PROBLEM TO WORK ON
Beginning with the line below that contains "Pause the game, select" and ending with the line that contains "click(450, 20)", copy every line exactly. Copy nothing else.

EXTRACTED INFORMATION
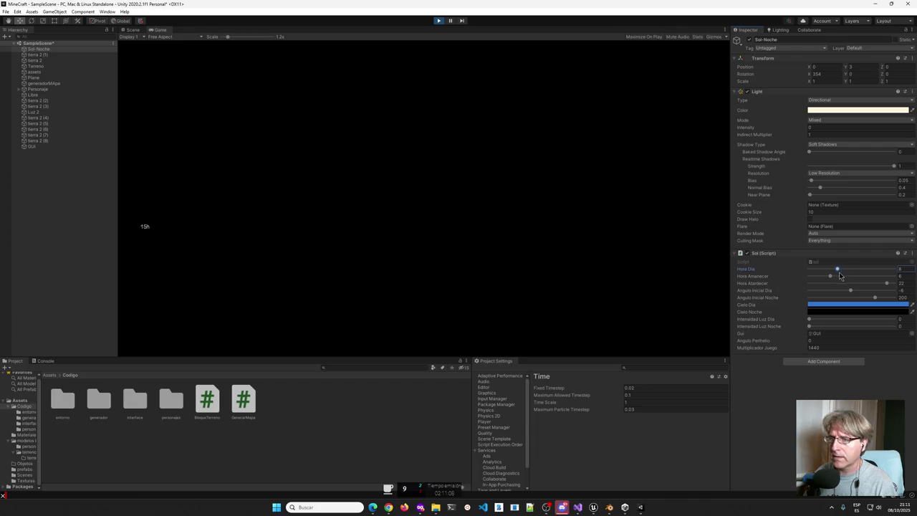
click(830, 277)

--

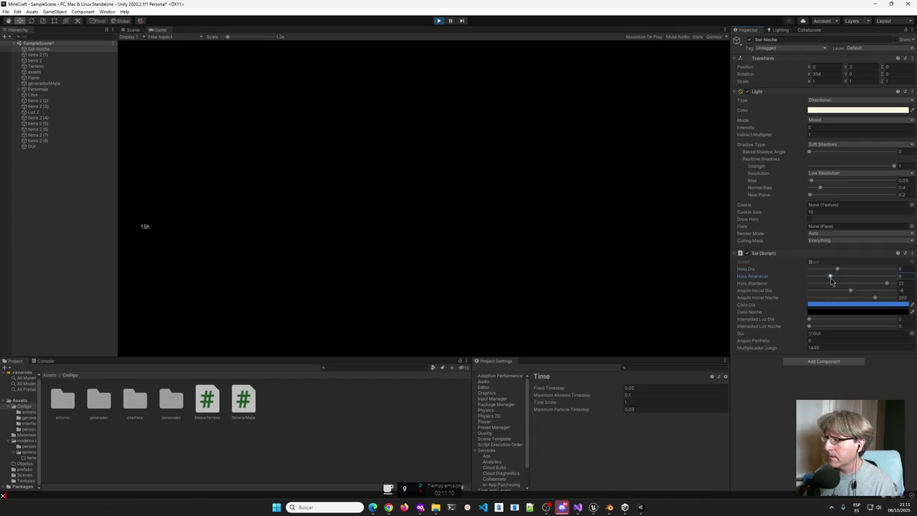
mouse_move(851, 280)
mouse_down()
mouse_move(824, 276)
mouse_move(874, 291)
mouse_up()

---

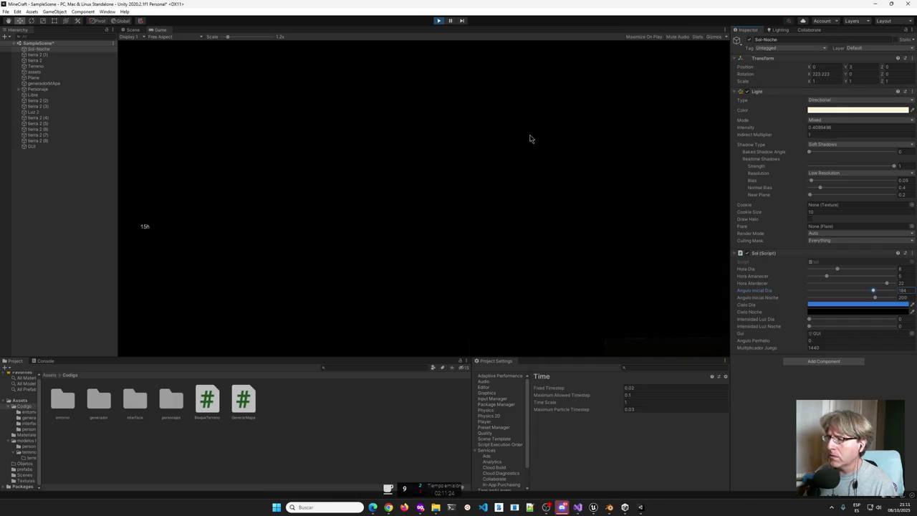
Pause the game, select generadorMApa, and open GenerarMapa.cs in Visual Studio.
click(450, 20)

COMPLETED EXERCISE
Pause the game, select generadorMApa, and open GenerarMapa.cs in Visual Studio.
click(450, 20)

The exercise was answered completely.